By Paul Crick, Founder, The Elevate Partnership
People often play the biggest role in whether a start-up succeeds or fails. Investors and co-founders must intentionally evaluate a team before making any decisions.
Symptoms of Being Human
The leadership capabilities of a founding team are critical in unlocking a startup’s full potential. From the beginning, founders face a series of people-focused decisions that often come with inherent tensions. Who should be a co-founder—friends, family, former colleagues, or strangers? How should equity and rewards be shared among the founding team? Who should take on which roles, and why? What is the succession plan, and when should it be triggered?
These tensions only become evident over time as the startup encounters more complex challenges. Founders may struggle to see their own biases, blind spots, or limitations, which can lead to poor decision-making and ineffective leadership. This often appears as defensiveness and impulsive reactions to external events rather than thoughtful, deliberate responses.
These issues often show up in several ways. Vital conversations that need to happen may be avoided. Problems within the business or team may become cyclical and harder to resolve. Conflicts may escalate and spill into public settings, affecting personal lives. High employee disengagement and low trust can take root and persist. Deadlines slip and output quality falls, even if the team is talented. Team leaders may start focusing on protecting their interests rather than contributing equally and leading the organization towards its goals.
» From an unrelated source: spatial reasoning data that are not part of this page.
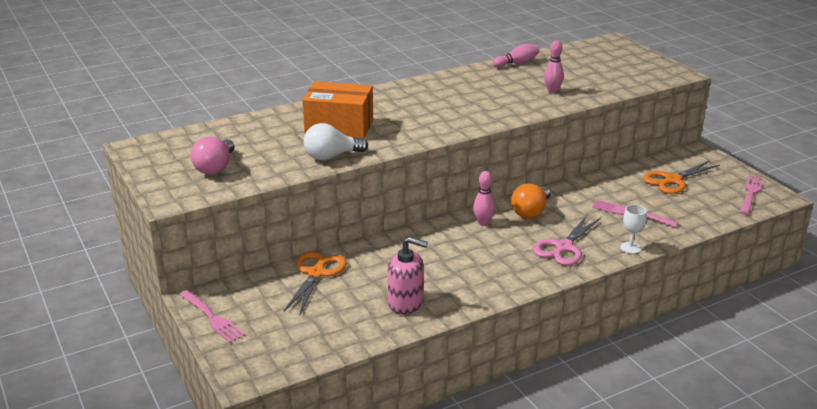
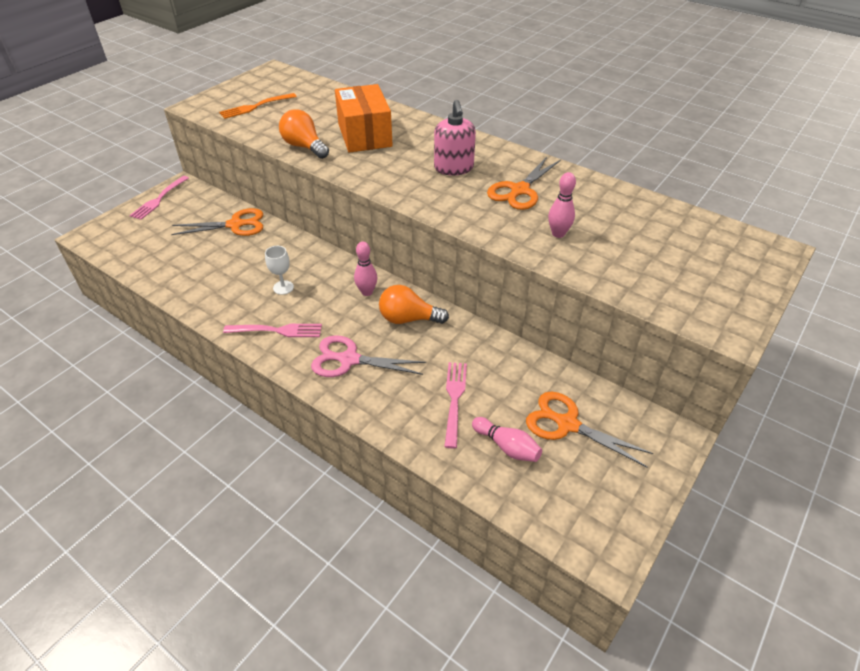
camera: 65 degrees right, 15 degrees up
pink light bulb [191,137,235,175] -> orange fork [219,93,297,119]
white light bulb [303,123,368,160] -> orange light bulb [279,109,329,159]
pink soap dispenser [387,237,428,315] -> pink soap dispenser moved to [434,100,476,176]
pink bowling pin [493,44,539,68] -> pink bowling pin moved to [472,417,542,462]
white goblet [621,204,647,254] -> white goblet moved to [265,246,294,295]
pink fork [740,175,764,215] -> pink fork moved to [223,324,322,337]
none -> orange scissors [487,157,561,210]

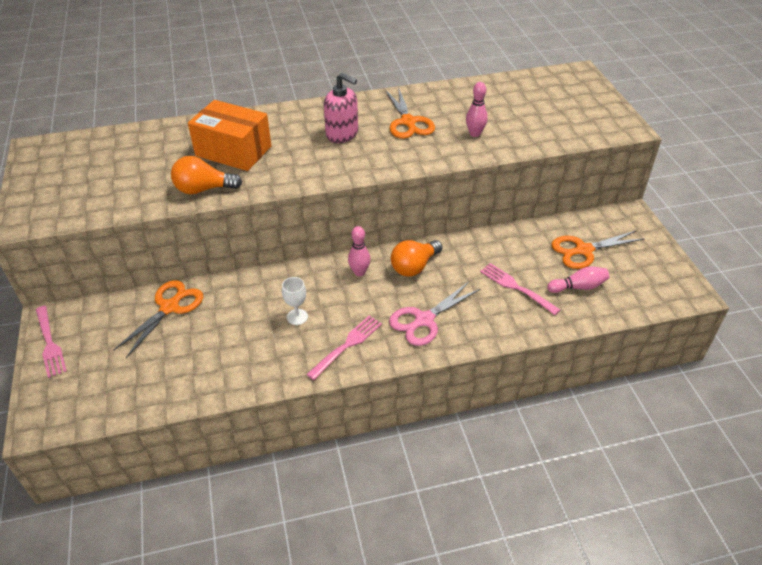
camera: 50 degrees left, 0 degrees up
orange fork [219,93,297,119] -> none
On a personal level, long-standing friendships and relationships can deteriorate, and the health and well-being of individuals can suffer. Founders invariably bear the weight of these ongoing people-related challenges.
Good Idea, Bad Process
From an investor’s perspective, these human challenges can be hard to spot. Few investors have a structured process for evaluating the people behind a startup idea. For instance, during the pitch process, the focus is usually on the strength of the idea, the quality of the presentation, and the track record of the team. Investors often concentrate more on business growth than on the people responsible for driving it. However, evidence shows that effective leadership leads to better outcomes.
Self-management and interpersonal skills are vital for founders. They need to prioritise tasks, manage their time well, and maintain their well-being to lead themselves and their teams effectively. If factors like creativity and emotional dynamics are ignored when assessing financial performance, they can later have significant negative effects.
The encouraging news for founder teams and investors is that these skills can be developed and nurtured. Doing so can help manage internal struggles and balance the demands of leadership. This approach can enhance well-being, unlock potential, and create a lasting, positive impact on those involved.
Entrepreneurial pressures will always be present, and expecting perfect leadership through uncertainty is unrealistic. However, decisions about people, particularly those that shape the foundation of a startup, need to be made with intention, not by default. This approach helps lay the groundwork for building a sustainable and profitable business.